15. Feuerschutz; Hausrecht
(1) Feuerschutzgeräte und Notausgänge und deren Hinweisschilder dürfen nicht entfernt, zugehängt oder -gestellt werden. Für die Ausstattung des Standes darf nur schwer entflammbares Material verwendet werden. 

(2) Der Partner unterwirft sich während der Veranstaltung auf dem gesamten Gelände dem Hausrecht des Veranstalters.

16. Datenschutz
Der Veranstalter verarbeitet die Daten des Partners zur Vertragserfüllung, Kundenbetreuung und sofern der Partner eingewilligt hat oder der Veranstalter gesetzlich dazu berechtigt ist, für werbliche Zwecke. Die Daten des Partners können zu den genannten Zwecken auch an Dienstleister weitergegeben werden. Der Partner kann der werblichen Nutzung seiner Daten jederzeit per E-Mail an datenschutz@media-manufaktur.com widersprechen und sich ebenfalls bei Erhalt einer E-Mail aus dem Verteiler austragen. 

Während der Veranstaltung kann ein vom Veranstalter beauftragter Fotograf Fotos und eine beauftragte Agentur Videoaufnahmen von der Veranstaltung und den Partnern machen. Eine Auswahl dieser Fotos wird der Veranstalter allen Interessenten in einer Bildergalerie zur Verfügung stellen. 

Die Videoaufnahmen können zu internen Zwecken, aber auch auf den Veranstaltungs-Webseiten, sonstigen Präsenzen des Veranstalters im Internet, in Printmedien und in für externe Zwecke erstellten Verlautbarungen veröffentlicht werden. Eine Vergütung hierfür erhält der Partner nicht. Der Veranstalter weist hiermit darauf hin, dass Video- und Lichtbildaufnahmen bei der Veröffentlichung im Internet weltweit abrufbar sind. Eine Weiterverwendung dieser Aufnahmen durch Dritte kann daher nicht generell ausgeschlossen werden, auch nachdem diese Aufnahmen wieder von den Internetseiten des Veranstalters entfernt und in dessen eigenen Systemen gelöscht sind. Die Einwilligung des Partners ist freiwillig. Der Partner kann sie jederzeit mit Wirkung für die Zukunft widerrufen.

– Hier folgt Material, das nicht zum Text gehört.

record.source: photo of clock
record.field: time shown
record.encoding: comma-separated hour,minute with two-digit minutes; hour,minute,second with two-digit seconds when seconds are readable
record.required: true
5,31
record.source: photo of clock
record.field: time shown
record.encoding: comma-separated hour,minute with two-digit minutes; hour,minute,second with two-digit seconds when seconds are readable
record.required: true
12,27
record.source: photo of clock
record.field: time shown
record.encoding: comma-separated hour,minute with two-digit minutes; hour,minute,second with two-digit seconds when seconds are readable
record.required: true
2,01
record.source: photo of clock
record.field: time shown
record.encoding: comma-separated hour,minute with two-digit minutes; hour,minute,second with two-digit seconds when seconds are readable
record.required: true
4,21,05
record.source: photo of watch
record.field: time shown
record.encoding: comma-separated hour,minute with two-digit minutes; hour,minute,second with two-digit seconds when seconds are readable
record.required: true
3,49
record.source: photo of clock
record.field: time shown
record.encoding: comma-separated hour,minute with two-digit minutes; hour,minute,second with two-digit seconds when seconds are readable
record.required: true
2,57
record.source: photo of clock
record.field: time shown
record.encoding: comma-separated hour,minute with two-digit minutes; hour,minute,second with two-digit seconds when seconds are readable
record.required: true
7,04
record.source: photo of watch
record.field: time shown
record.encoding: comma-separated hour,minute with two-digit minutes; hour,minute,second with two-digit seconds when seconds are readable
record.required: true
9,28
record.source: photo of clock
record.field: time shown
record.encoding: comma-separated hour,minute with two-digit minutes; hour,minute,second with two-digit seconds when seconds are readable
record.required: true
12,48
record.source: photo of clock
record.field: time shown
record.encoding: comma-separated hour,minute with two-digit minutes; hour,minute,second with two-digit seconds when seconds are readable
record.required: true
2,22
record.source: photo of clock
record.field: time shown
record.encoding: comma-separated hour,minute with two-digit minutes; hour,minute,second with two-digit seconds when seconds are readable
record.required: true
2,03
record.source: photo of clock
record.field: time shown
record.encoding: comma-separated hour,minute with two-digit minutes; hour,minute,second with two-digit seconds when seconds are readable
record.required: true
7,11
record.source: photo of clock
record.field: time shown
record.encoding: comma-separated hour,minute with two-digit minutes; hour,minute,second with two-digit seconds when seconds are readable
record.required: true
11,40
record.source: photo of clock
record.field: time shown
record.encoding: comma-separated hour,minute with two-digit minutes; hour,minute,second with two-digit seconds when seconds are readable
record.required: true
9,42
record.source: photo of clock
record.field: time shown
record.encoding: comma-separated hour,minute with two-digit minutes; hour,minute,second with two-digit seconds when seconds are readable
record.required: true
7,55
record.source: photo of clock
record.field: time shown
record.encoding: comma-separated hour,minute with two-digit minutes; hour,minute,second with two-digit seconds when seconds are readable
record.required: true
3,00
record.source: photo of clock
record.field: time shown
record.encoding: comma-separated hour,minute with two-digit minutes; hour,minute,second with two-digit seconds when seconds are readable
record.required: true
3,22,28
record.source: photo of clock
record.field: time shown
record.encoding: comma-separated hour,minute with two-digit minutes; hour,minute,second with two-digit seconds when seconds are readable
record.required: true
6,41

Wenn der Partner oder seine Begleiter nicht wollen, dass der Veranstalter entsprechende Aufnahmen von ihm oder seiner Begleiter veröffentlicht, dann kann er dies dem Fotografen/Filmer vor Ort mitteilen. Die Fotografen/Filmer sind angewiesen, derartigen Wünschen Folge zu leisten. Der Veranstalter wird, nach Versand der Bildergalerie, jedes Foto des Partners bzw. seiner Begleiter entfernen, wenn er dies unter der E-Mail datenschutz@media-manufaktur.com mitteilt.

19. Sonstige Vereinbarungen
(1) Ausschließlicher - auch internationaler - Gerichtsstand für alle aus dieser Vereinbarung resultierenden Streitigkeiten ist Hannover. Vorrangige gesetzliche Vorschriften, insbesondere zu ausschließlichen Zuständigkeiten, bleiben unberührt.

(2) Der Vertrag unterliegt deutschem Recht. Die Bestimmungen des UN-Kaufrechts finden keine Anwendung.

(3) Vereinbarungen, die von diesen AGB abweichen, bedürfen der Schriftform. Das gilt auch für Änderungen dieses Schriftformerfordernisses.

(4) Sollte ein Teil dieser AGB nichtig oder anfechtbar sein, so wird die Gültigkeit der ursprünglichen Vereinbarung davon nicht berührt. Anstelle des rechtsunwirksamen Teils gilt sodann als vereinbart, was dem in dieser Weise am nächsten kommt und/oder was die Vertragspartner vereinbart hätten, wenn sie die Unwirksamkeit gekannt hätten. Entsprechendes gilt auch für den Fall, dass die Vereinbarung eine Lücke aufweisen sollte.